Eind april 2006, net voordat de gemeente het voorkeursrecht zou vestigen op gronden in Vathorst West, kochten projectontwikkelaars grond, die de gemeente eigenlijk zelf had willen kopen. Achteraf bleek dat topambtenaar Arnoud Ashouwer geheime informatie had doorgegeven om de aankoop van de gronden door de ontwikkelaars te voorkomen. Wethouder Hekman verklaarde eerder niet op de hoogte te zijn geweest van het doorgeven van de geheime informatie door de ambtenaar of daartoe opdracht te hebben gegeven.

De aangifte van Veenendaal is nu gericht tegen oud-ambtenaar Ashouwer, burgemeester mw. A. van Vliet-Kuiper, alle wethouders, de huidige gemeentesecretaris Henk Huitink, en ex-gemeentesecretaris Gerard de Klein en ex-wethouder Miriam van ’t Veld.

In het gesprek dat Veenendaal vrijdag op het politiebureau voerde over zijn aangifte werd gezegd dat behandeling wellicht niet in Amersfoort zou plaatsvinden. ,,Maar dat gelet op de belangen zo mogelijk het dossier doorgestuurd zal worden naar de Rijksrecherche een en ander ter beoordeling van de officier van justitie'', stelt Veenendaal. Een besluit van het OM om al dan niet tot vervolging over te gaan zou meer een kwestie van maanden zijn dan van weken, licht Veenendaal toe.
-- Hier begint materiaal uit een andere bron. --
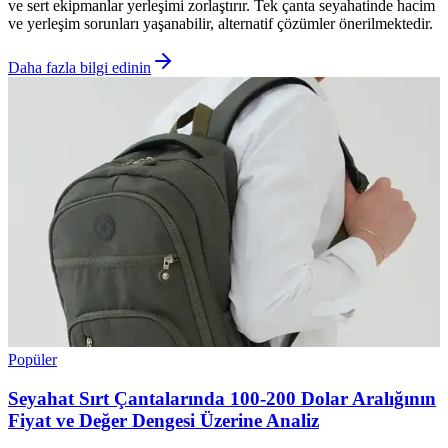
ve sert ekipmanlar yerleşimi zorlaştırır. Tek çanta seyahatinde hacim
ve yerleşim sorunları yaşanabilir, alternatif çözümler önerilmektedir.
Daha fazla bilgi edinin
Popüler
Seyahat Sırt Çantalarında 100-200 Dolar Aralığının
Fiyat ve Değer Dengesi Üzerine Analiz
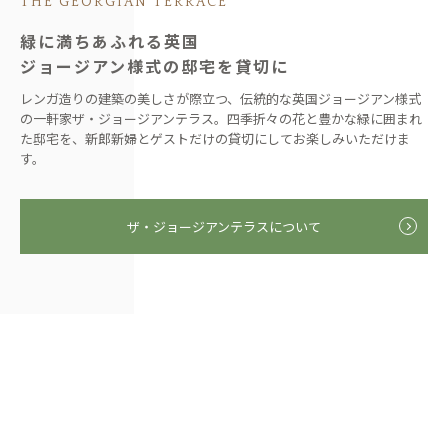
THE GEORGIAN TERRACE
緑に満ちあふれる英国
ジョージアン様式の邸宅を貸切に
レンガ造りの建築の美しさが際立つ、伝統的な英国ジョージアン様式
の一軒家ザ・ジョージアンテラス。四季折々の花と豊かな緑に囲まれ
た邸宅を、新郎新婦とゲストだけの貸切にしてお楽しみいただけま
す。
ザ・ジョージアンテラスについて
Veenendaal vraagt zich af waarom het college niet heeft aangedrongen op strafrechtelijke vervolging van Ashouwer, vanwege het schenden van de geheimhoudingsplicht. Volgens Veenendaal zal verder onderzoek aan moeten tonen waarom het hele college en de ambtelijke top de strekking van artikel 162 van het Wetboek van strafvordering naast zich neer hebben gelegd.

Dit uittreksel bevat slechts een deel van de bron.